■ DATA FOR THIS EXERCISE ■
▶

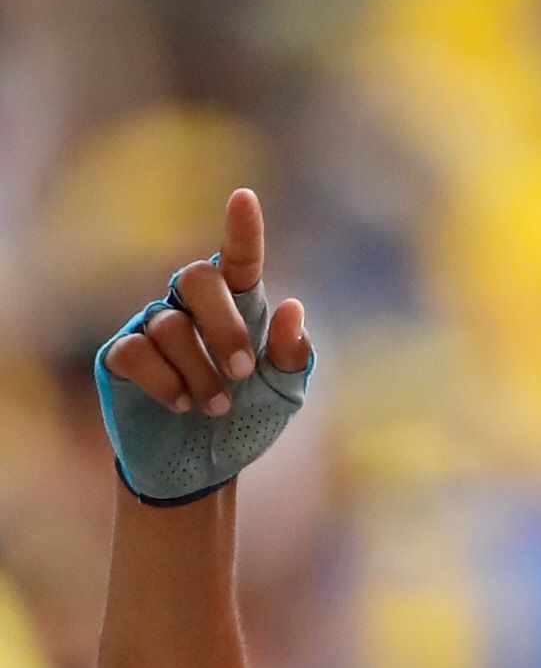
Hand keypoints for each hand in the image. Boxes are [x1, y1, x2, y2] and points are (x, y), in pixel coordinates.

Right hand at [96, 188, 314, 504]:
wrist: (204, 469)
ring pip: (170, 325)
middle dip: (225, 325)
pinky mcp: (121, 357)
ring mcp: (152, 328)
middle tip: (243, 372)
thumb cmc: (248, 420)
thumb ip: (293, 355)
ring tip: (216, 407)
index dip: (241, 230)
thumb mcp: (284, 394)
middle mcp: (191, 308)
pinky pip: (137, 352)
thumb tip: (292, 308)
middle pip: (197, 277)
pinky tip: (181, 405)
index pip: (238, 260)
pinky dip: (166, 383)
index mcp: (237, 308)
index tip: (245, 199)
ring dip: (202, 374)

◀

■ REQUIRED ACTION ■
Would you filter the entries above and keep each line that has the word "hand"?

■ ANSWER SECTION ■
Hand keypoints for each hand in the image. Boxes are [x1, y1, x2, y2] and points are (x, y), in pixel coordinates.
Right hand at [96, 188, 314, 504]:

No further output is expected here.